愛媛大学理学部での思い出

愛媛大学理学部での思い出

 林 秀則


2019年5月登録
 昨年3月に無事定年を迎えることができました。在職中にご助言、ご指導くださった諸先生、無理難題に対しても快くご尽力をしてくださった職員の方々、また研究室で生活を共にした卒業生の皆様はじめ、多くの方々に心より感謝申し上げます。

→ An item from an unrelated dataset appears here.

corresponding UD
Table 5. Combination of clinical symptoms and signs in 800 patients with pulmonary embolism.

 私は平成7年2月に理学部化学科に赴任し、平成15年からは無細胞生命科学工学研究センター(平成25年からプロテオサイエンスセンターに改組)における研究を本務としつつ、約23年間、理学部化学科の学生の教育を担当してきました。平成の時代の約8割、50周年を迎えた理学部のほぼ半分の期間を過ごしたことになります。この間、大学は大きな変革を求められ、様々な改革が試みられ、いろいろな意味で大きく変貌を遂げたと感じます。敢えて言うなら「教官ファーストから学生ファーストへ」の意識の変化です。組織的には平成16年の国立大学法人の設置であり、これに伴い「教官」は「教員」に変わり、一方で少子化に伴う入学志願者の減少とゆとり教育の相乗効果によって大学生の気質が変わり、これらの変化への対応として業務形態や組織体制の変革を余儀なくされる一方、入学志願者の確保に奔走しなければなりませんでした。このような変動の時代を経ても、著名大学に引けをとらない実績を残してきた本学の活動の一端を担えたことは、ある意味充実した教育研究生活が送れたものと思っています。

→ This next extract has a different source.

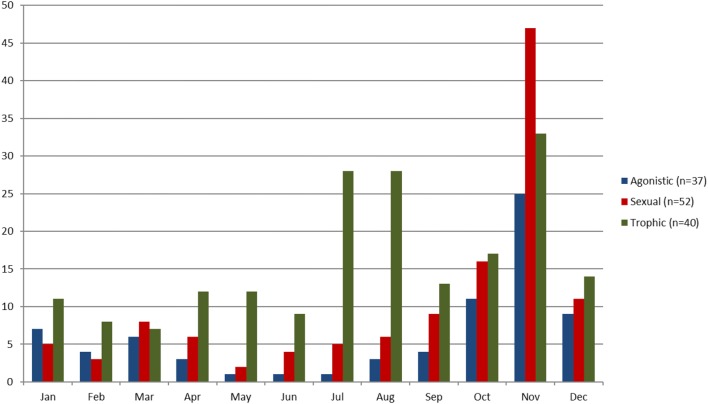
Histogram of the seasonality of IDWS (sexual, agonistic and trophic) in Cosrsica during 2013 observed by farmers and hunters.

 着任前には、学生時代のタンパク質を材料とした生物化学の研究から物理化学講座でラマン散乱や赤外吸収などの振動分光学を利用した研究へ、さらには基礎生物学研究所における植物の遺伝子操作という、一見、脈絡のない研究生活を送ってきました。おそらくそれが幸いして、理学部化学科に新設された研究室において、化学科でありながら生命を扱うという当時の地方大学としては珍しかった使命をいただきました。採用人事に携わられた河野博之先生、小野昇先生の「生命は面白い、これからは生命科学の時代だ」という先見の明のとおり、いまやiPS細胞、癌治療、ゲノム編集などという言葉を日常的に聞くようになりました。赴任の際、河野先生が「生物を扱うのに水は必須でしょ」とおっしゃって、化学系の実験室には珍しい大きな流しが付いた中央実験台のある研究室を用意して下さったのには感激しました。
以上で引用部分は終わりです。